--- BEGIN SUPPLIED PASSAGE ---

Commit Graph

34 Commits

Author SHA1 Message Date
Yuri Tseretyan
1eebd2a4de
Alerting: Support for simplified notification settings in rule API (#81011)
* Add notification settings to storage\domain and API models. Settings are a slice to workaround XORM mapping
* Support validation of notification settings when rules are updated

* Implement route generator for Alertmanager configuration. That fetches all notification settings.
* Update multi-tenant Alertmanager to run the generator before applying the configuration.

* Add notification settings labels to state calculation
* update the Multi-tenant Alertmanager to provide validation for notification settings

* update GET API so only admins can see auto-gen
2024-02-15 09:45:10 -05:00
William Wernert
2203bc2a3d
Alerting: Refactor provisioning tests/fakes (#81205)
* Fix up test Alertmanager config JSON

* Move fake AM config and provisioning stores to fakes package
2024-01-24 17:15:55 -05:00
Santiago
73776f37eb
Alerting: Send state to the remote Alertmanager (#78538)
* Alerting: Introduce a Mimir client as part of the Remote Alertmanager

Mimir client that understands the new APIs developed for mimir. Very much a WIP still.

* more wip

* appease the linter

* more linting

* add more code

* get state from kvstore, encode, send

* send state to the remote Alertmanager, extract fullstate logic into its own function

* pass kvstore to remote.NewAlertmanager()

* refactor

* add fake kvstore to tests

* tests

* use FileStore to get state

* always log 'completed state upload'

* refactor compareRemoteConfig

* base64-encode the state in the file store

* export silences and nflog filenames, refactor

* log 'completed state/config upload...' regardless of outcome

* add values to the state store in tests

* address code review comments

* log error from filestore

---------

Co-authored-by: gotjosh <josue.abreu@gmail.com>
2023-11-29 12:49:39 +01:00
Santiago
a6b9b27673
Alerting: Remove OrgID() from the Alertmanager interface (#77398) 2023-10-31 10:58:47 +01:00
Santiago
f9fc2e4568
Alerting: Remove ConfigHash() from the Alertmanager interface (#77134) 2023-10-25 17:11:53 +02:00
Matthew Jacobson
82f3127e23
Alerting: Move legacy alert migration from sqlstore migration to service (#72702) 2023-10-12 13:43:10 +01:00
Alexander Weaver
f6649d7a97
Revert "Alerting: Remove vendored models in migration service" (#76387)

--- END SUPPLIED PASSAGE ---
--- BEGIN DATA LINES ---

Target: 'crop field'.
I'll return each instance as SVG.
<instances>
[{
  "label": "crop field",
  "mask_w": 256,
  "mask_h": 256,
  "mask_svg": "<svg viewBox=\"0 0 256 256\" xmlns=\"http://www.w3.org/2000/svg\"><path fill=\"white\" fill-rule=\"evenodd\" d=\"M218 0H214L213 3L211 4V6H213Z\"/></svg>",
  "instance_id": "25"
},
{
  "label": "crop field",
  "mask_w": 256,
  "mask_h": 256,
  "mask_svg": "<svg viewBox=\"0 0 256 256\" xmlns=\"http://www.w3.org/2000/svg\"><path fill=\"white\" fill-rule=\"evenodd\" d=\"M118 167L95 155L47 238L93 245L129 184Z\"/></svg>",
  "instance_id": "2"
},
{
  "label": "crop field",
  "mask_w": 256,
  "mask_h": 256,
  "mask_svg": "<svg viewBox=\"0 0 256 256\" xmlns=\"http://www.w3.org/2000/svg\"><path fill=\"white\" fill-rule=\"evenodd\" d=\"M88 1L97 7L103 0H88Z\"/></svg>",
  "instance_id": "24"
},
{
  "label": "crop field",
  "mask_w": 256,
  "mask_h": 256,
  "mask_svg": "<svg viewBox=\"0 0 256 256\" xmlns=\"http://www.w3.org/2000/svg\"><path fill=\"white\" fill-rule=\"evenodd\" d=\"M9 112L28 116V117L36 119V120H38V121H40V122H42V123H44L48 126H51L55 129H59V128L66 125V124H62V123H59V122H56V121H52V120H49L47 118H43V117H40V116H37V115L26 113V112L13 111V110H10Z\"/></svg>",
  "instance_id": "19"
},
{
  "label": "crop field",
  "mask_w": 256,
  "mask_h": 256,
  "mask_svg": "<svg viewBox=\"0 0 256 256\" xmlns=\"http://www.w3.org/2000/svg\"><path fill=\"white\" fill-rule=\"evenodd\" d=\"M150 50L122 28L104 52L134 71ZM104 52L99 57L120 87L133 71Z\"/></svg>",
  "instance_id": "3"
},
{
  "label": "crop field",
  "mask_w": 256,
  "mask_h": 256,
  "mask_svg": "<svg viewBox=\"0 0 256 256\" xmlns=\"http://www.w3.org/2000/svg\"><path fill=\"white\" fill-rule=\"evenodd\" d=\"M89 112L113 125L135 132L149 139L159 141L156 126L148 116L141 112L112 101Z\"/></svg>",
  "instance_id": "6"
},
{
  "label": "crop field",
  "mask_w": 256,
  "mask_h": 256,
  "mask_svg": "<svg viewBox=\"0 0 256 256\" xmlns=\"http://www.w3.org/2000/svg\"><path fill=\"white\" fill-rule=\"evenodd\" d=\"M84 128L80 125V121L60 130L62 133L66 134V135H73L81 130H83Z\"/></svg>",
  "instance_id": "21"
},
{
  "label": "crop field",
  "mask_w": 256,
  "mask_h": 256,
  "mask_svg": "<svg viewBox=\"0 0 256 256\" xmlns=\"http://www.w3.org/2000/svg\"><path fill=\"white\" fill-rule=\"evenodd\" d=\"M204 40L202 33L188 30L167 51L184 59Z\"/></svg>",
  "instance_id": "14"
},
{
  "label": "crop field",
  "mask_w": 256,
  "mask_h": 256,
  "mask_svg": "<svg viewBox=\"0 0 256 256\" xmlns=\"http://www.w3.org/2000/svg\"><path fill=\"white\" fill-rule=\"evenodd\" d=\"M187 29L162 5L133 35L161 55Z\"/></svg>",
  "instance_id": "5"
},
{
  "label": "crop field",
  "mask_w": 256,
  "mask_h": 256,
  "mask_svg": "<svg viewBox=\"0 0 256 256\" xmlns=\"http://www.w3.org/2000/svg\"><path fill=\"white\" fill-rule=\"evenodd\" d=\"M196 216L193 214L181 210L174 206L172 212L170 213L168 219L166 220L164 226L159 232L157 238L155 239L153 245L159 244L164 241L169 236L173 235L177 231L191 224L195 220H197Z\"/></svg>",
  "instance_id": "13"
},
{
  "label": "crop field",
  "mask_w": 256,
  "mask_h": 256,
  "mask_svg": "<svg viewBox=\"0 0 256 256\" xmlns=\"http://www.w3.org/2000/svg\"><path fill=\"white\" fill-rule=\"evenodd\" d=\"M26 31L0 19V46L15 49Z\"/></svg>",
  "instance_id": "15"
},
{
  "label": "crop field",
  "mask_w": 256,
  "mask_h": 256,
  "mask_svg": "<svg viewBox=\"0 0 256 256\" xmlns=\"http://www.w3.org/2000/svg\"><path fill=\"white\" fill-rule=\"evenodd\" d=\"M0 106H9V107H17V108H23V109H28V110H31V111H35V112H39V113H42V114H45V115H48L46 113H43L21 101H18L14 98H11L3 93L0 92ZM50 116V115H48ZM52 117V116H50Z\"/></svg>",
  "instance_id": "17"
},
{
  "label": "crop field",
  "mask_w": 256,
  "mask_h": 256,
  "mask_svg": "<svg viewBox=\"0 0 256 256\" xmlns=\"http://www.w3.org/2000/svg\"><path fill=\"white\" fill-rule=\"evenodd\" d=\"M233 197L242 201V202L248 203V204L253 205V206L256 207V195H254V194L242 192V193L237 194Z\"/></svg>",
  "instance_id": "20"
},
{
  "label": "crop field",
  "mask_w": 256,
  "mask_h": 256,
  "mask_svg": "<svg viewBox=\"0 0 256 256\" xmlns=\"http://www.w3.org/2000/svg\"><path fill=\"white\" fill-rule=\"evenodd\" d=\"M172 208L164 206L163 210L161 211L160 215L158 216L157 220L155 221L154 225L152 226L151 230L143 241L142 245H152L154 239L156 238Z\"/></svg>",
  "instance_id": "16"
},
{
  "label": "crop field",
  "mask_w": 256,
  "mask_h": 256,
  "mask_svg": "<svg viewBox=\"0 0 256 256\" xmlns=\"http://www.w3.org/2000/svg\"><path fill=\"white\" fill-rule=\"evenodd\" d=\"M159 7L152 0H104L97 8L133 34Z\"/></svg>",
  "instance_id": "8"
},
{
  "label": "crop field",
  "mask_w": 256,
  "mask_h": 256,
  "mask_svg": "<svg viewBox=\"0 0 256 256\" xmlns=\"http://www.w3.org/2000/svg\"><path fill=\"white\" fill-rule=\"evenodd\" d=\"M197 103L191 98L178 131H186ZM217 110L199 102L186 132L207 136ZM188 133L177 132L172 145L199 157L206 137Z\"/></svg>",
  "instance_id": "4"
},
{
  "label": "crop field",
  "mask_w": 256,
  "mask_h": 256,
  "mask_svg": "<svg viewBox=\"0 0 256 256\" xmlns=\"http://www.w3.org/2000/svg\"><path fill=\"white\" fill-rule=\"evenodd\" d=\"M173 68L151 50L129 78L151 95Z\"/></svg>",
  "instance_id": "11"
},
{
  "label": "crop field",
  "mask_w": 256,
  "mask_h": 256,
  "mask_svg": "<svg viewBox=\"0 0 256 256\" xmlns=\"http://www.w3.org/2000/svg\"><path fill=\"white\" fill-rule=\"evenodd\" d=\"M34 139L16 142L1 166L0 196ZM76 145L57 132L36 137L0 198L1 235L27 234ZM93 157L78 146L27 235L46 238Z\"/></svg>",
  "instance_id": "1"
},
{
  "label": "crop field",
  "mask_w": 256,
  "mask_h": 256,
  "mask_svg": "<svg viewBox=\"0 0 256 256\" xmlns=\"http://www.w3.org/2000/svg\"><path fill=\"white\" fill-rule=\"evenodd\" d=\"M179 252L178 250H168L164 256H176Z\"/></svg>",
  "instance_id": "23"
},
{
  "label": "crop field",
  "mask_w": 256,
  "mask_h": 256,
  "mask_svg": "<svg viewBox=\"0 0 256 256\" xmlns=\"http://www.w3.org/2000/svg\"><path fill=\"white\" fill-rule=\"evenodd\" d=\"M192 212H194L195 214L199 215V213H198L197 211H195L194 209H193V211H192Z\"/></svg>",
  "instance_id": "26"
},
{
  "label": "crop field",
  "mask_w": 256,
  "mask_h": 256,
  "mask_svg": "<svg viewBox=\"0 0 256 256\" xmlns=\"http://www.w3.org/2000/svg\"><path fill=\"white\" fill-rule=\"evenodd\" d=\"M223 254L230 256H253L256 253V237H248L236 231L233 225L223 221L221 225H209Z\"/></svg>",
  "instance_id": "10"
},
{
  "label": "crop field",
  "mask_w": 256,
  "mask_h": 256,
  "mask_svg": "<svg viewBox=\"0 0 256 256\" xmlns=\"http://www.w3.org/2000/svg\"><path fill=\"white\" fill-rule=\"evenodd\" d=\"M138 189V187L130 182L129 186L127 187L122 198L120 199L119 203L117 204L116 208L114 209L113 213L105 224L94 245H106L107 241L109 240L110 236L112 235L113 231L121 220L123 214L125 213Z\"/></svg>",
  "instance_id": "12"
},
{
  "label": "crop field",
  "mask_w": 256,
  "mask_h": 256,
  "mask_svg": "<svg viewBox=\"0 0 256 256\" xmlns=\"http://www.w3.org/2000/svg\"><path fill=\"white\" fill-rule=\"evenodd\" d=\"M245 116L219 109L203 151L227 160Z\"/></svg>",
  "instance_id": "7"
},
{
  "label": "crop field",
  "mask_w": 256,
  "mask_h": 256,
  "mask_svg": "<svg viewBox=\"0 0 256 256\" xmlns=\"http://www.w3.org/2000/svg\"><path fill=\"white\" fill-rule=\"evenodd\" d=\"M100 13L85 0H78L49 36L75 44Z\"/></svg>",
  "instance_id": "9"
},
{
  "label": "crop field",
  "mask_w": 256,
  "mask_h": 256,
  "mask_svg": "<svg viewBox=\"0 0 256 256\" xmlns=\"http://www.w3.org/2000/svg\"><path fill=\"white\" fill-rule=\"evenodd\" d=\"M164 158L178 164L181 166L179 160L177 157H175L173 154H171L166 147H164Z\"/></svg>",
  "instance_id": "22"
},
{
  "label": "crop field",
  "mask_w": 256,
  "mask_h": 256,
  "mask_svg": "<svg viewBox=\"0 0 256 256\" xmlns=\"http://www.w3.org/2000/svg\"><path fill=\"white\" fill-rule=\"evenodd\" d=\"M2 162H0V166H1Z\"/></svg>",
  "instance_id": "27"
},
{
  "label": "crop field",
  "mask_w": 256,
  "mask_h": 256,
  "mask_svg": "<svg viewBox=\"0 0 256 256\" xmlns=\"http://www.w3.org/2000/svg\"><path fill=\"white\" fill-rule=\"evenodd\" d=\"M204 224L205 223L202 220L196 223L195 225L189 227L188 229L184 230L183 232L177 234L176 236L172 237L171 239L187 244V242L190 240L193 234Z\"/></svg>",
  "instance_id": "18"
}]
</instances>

--- END DATA LINES ---

■ **TASKS TO COMPLETE**
**A.** According to the commit graph, what is the short SHA of the commit that removed ConfigHash() from the Alertmanager interface?
**B.** Retype the portion of the commit graph starting at "Commit Graph" and ending at "all notification settings.".

■ **EXPECTED RESPONSES**
**A.** f9fc2e4568

**B.**
Commit Graph

34 Commits

Author SHA1 Message Date
Yuri Tseretyan
1eebd2a4de
Alerting: Support for simplified notification settings in rule API (#81011)
* Add notification settings to storage\domain and API models. Settings are a slice to workaround XORM mapping
* Support validation of notification settings when rules are updated

* Implement route generator for Alertmanager configuration. That fetches all notification settings.